David Baker y su grupo de investigación en la Universidad de Washington eran parte de la comunidad de científicos que trabajan para desarrollar mejores métodos computacionales de plegamiento de proteínas. Con el fin de realizar un seguimiento de lo que estaba sucediendo, mientras que sus algoritmos fueron cranking lejos, Baker y su grupo de vez en cuando ver un protector de pantalla que visualiza el progreso de sus algoritmos. Mientras está viendo estas visualizaciones, Baker comenzó a preguntarse si sería posible que los humanos ayudan en el proceso, y así comenzó Foldit, un llamado abierto creativo y hermoso (Hand 2010) .

Foldit convierte el proceso de plegamiento de proteínas en un juego que puede ser jugado por cualquier persona.
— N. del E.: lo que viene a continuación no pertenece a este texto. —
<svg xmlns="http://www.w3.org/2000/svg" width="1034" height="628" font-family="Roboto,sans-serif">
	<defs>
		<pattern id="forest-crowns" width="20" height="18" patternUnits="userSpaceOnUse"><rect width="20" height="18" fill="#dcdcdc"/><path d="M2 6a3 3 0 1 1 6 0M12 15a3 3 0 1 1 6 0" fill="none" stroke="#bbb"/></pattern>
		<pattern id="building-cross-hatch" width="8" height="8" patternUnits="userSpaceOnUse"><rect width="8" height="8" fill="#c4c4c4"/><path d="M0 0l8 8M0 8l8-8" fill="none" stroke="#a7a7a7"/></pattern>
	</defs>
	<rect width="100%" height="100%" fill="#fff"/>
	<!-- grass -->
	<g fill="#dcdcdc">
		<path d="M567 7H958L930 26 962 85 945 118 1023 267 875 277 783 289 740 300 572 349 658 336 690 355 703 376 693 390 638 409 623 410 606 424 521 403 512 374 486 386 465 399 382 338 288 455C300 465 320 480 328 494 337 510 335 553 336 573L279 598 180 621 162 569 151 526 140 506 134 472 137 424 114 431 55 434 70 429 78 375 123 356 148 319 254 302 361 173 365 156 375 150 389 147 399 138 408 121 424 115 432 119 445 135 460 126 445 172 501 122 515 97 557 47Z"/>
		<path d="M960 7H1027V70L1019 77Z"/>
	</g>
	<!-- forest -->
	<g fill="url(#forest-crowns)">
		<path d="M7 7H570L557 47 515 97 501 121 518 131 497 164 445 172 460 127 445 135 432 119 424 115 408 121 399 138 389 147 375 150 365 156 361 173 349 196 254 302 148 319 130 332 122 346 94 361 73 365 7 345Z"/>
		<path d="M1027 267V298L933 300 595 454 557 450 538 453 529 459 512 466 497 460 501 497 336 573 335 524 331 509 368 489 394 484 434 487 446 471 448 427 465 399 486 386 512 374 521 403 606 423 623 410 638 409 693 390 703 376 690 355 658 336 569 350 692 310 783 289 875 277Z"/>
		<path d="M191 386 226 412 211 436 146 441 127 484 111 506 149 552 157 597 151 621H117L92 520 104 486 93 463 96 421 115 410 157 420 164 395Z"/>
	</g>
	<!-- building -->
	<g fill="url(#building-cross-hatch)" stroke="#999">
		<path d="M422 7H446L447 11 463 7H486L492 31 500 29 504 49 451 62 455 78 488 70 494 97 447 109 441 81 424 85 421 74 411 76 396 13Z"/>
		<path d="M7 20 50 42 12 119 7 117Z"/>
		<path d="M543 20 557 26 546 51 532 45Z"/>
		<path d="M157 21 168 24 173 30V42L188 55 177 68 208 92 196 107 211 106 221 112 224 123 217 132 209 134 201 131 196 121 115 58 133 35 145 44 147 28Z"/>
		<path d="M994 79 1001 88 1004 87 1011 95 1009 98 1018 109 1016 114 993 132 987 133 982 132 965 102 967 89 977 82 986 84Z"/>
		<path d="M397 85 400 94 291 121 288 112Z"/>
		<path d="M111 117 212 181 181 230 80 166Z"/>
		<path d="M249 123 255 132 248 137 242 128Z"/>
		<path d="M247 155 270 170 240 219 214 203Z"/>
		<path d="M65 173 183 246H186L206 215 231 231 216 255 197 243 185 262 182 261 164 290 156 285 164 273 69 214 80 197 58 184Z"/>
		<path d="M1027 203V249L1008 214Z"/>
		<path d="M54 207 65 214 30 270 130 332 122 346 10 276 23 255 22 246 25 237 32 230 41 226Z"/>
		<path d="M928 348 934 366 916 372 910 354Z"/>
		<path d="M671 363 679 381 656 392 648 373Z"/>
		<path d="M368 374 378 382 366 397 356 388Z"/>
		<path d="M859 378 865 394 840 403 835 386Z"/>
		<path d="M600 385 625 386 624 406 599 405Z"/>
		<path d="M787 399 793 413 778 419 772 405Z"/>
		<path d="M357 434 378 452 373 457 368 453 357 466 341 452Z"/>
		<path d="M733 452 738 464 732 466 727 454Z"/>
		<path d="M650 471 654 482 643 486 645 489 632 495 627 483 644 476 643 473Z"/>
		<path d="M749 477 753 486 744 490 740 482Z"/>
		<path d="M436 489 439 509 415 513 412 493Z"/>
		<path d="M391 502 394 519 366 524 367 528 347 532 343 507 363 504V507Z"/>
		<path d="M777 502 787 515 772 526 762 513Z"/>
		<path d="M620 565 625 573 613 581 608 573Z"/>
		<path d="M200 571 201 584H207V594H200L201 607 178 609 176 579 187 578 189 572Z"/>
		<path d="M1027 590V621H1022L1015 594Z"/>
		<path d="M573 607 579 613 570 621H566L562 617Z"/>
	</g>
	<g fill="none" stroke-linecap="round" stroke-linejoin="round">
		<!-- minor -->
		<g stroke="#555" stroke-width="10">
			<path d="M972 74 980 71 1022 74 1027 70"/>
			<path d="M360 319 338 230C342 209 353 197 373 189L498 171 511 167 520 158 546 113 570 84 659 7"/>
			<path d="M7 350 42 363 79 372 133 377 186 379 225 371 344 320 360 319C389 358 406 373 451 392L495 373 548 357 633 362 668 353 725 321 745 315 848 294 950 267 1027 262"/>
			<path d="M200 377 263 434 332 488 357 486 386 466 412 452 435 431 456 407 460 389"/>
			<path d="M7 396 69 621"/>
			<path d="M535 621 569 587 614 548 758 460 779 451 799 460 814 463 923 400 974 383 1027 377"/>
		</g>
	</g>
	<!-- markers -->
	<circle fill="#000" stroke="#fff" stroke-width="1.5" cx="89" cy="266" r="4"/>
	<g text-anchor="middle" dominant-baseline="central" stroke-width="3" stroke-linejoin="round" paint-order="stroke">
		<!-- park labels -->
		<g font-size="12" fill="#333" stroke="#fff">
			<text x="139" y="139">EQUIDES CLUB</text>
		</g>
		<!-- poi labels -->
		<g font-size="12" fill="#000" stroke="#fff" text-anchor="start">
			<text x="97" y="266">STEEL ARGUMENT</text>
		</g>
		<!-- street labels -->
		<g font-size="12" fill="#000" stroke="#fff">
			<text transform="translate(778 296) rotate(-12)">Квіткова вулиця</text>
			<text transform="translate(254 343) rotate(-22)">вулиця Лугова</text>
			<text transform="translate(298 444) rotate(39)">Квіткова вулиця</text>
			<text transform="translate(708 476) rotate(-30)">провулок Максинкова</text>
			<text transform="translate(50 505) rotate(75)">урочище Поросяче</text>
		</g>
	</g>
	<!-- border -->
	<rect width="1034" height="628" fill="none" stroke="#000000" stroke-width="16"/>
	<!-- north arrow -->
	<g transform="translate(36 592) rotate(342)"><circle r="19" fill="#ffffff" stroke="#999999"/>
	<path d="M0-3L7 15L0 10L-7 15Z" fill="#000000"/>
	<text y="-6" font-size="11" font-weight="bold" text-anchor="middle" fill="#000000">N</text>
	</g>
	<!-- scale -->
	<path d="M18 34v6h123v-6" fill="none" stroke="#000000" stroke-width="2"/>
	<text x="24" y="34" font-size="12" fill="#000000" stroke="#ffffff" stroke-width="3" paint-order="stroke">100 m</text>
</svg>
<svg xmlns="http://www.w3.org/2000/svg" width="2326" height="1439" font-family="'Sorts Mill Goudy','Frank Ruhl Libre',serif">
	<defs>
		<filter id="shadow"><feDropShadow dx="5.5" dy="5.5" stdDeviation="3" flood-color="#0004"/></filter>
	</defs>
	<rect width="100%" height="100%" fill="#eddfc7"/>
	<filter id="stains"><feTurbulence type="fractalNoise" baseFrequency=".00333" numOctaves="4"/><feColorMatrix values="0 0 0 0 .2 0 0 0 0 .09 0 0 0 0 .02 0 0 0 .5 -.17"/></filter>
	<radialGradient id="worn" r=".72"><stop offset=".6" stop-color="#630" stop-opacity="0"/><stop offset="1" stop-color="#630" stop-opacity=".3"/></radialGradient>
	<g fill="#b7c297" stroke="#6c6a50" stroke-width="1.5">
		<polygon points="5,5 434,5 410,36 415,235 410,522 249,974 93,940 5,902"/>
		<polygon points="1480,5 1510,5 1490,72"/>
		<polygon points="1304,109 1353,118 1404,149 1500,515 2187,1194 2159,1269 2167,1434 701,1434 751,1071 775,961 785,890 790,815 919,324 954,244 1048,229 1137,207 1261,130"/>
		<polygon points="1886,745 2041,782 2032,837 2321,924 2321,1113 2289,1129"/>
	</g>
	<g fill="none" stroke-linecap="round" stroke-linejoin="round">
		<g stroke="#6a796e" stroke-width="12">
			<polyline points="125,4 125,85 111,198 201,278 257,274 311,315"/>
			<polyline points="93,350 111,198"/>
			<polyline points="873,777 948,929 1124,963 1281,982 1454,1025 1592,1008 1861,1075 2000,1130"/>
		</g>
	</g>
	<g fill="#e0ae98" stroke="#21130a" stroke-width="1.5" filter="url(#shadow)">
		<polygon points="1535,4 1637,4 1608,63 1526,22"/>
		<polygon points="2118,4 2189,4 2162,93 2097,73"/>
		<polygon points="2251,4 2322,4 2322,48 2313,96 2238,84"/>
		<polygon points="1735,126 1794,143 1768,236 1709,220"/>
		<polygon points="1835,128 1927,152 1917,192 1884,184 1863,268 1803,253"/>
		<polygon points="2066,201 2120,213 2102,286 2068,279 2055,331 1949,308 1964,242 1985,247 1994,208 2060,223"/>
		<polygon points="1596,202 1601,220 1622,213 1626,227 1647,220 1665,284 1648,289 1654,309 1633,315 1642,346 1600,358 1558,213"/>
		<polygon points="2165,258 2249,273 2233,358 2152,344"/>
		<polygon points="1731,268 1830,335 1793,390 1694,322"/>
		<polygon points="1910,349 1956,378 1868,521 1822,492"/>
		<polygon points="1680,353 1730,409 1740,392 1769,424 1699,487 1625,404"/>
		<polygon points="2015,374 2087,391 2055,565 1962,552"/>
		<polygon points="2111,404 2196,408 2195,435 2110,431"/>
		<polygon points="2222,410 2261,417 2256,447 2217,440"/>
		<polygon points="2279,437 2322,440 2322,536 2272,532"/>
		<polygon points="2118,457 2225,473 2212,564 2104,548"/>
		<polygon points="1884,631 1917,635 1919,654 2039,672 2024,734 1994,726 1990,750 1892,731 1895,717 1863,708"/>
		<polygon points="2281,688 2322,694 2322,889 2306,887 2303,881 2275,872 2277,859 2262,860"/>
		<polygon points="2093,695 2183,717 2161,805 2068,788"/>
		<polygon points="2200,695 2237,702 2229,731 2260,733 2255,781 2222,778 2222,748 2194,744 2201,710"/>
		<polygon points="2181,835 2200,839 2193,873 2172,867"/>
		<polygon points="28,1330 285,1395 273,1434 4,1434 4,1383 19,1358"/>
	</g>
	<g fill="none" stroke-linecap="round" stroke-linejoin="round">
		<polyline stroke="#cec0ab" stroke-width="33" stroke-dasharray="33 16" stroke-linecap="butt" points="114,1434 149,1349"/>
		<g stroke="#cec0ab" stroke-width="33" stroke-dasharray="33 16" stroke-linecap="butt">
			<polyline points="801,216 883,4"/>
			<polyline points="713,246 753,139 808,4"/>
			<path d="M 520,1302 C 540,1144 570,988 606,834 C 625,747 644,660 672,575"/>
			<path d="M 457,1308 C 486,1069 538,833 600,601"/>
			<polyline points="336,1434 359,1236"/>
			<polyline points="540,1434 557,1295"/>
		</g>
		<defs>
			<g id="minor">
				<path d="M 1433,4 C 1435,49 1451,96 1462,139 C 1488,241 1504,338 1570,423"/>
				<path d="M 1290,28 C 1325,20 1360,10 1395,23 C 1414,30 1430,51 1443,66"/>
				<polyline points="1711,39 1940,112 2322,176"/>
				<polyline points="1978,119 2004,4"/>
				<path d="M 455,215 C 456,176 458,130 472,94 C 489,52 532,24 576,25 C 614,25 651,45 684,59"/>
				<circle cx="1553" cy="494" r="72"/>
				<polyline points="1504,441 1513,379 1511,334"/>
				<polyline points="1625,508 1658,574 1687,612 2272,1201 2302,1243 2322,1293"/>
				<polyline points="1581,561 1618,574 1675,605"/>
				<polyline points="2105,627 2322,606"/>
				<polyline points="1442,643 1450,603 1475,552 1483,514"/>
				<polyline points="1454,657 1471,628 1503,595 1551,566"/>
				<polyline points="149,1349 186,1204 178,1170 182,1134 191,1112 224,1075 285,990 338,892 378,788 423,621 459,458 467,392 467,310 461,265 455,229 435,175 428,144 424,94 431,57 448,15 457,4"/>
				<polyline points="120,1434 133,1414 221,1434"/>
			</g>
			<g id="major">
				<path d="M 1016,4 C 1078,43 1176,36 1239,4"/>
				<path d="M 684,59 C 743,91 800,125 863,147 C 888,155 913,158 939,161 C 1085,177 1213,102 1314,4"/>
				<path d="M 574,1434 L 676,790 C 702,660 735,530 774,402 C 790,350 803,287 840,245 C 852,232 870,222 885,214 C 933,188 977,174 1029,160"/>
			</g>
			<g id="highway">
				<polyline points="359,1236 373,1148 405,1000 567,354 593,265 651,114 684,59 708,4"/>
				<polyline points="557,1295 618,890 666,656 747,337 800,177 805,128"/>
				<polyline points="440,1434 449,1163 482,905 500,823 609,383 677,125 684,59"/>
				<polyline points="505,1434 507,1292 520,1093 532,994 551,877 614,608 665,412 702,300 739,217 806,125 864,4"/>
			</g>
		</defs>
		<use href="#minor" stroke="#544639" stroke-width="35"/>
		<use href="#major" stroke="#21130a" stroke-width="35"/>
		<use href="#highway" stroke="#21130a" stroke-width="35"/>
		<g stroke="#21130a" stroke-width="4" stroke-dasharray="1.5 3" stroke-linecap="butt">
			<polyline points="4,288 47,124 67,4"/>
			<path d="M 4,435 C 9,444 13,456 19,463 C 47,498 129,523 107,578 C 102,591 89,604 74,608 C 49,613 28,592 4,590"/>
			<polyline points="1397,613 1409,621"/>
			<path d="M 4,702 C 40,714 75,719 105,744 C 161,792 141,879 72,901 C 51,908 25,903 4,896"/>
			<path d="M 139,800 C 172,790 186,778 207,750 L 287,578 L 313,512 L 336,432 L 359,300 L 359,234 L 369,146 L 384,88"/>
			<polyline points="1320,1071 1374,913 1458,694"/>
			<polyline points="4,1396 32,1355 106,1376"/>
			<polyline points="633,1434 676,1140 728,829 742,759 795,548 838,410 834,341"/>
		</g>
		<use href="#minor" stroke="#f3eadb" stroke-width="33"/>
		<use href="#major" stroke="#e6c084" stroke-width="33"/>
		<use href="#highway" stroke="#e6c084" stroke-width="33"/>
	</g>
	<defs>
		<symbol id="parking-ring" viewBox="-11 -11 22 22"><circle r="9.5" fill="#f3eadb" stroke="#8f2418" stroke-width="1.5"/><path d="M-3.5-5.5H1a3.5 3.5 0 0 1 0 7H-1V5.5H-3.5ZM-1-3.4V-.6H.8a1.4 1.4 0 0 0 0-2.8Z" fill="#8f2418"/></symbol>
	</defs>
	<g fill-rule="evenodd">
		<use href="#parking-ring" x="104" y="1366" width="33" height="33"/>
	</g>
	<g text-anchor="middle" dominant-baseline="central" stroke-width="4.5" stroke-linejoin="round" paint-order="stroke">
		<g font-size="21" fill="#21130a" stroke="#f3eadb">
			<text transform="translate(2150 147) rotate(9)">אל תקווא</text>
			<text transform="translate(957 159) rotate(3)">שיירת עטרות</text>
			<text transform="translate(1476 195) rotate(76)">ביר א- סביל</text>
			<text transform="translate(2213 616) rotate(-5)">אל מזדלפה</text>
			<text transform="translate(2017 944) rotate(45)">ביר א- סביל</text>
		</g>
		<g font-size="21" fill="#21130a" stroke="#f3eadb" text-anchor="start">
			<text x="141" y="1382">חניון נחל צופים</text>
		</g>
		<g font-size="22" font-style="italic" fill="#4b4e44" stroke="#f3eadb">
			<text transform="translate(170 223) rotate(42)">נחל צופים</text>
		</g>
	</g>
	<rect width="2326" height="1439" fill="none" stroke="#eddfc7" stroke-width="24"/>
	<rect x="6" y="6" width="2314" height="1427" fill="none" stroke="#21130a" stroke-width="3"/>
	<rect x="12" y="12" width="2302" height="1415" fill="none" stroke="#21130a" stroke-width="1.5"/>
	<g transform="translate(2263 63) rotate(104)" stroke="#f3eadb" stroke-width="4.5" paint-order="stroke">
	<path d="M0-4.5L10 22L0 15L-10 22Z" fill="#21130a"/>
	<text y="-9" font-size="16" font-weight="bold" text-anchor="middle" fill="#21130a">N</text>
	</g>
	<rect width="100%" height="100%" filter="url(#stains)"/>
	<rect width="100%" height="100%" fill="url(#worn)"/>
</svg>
Desde la perspectiva del jugador, Foldit parece ser un rompecabezas (Figura 5.8). Los jugadores son presentados con una maraña tridimensional de la estructura de la proteína y pueden realizar las operaciones- "ajustar", "meneo", "Rebuild", es decir cambiar su forma. Mediante la realización de estas operaciones jugadores cambian la forma de la proteína, que a su vez aumenta o disminuye su puntuación. Fundamentalmente, la puntuación se calcula basándose en el nivel de energía de la configuración actual; configuraciones de baja energía como resultado de las puntuaciones más altas. En otras palabras, la puntuación ayuda a guiar a los jugadores en su búsqueda de configuraciones de baja energía. Este juego sólo es posible porque, al igual que la predicción de las clasificaciones de películas en el plegamiento de proteínas del Premio Netflix es también una situación en la que es más fácil comprobar que las soluciones de generarlos.

Figura 5.8: Pantalla de juego para Foldit.

Figura 5.8: Pantalla de juego para Foldit.

El elegante diseño del Foldit permite a los jugadores con poco conocimiento formal de la bioquímica de competir con los mejores algoritmos diseñados por expertos. Aunque la mayoría de los jugadores no son particularmente buenos en la tarea, hay algunos jugadores y equipos pequeños de jugadores que son excepcionales. De hecho, en una competencia cabeza a cabeza para predecir la estructura de 10 proteínas específicas, los jugadores de Foldit fueron capaces de vencer a los algoritmos de plegamiento de proteínas del estado de la técnica de cinco veces (Cooper et al. 2010) .

Foldit y el premio Netflix son diferentes en muchos aspectos, pero ambos implican convocatorias abiertas de soluciones que son más fáciles de comprobar que generan. Ahora, vamos a ver la misma estructura en otro entorno muy diferente: la ley de patentes. Este último ejemplo de un problema de la llamada abierta muestra que también se pueden utilizar en la configuración que no son obviamente susceptibles de cuantificación.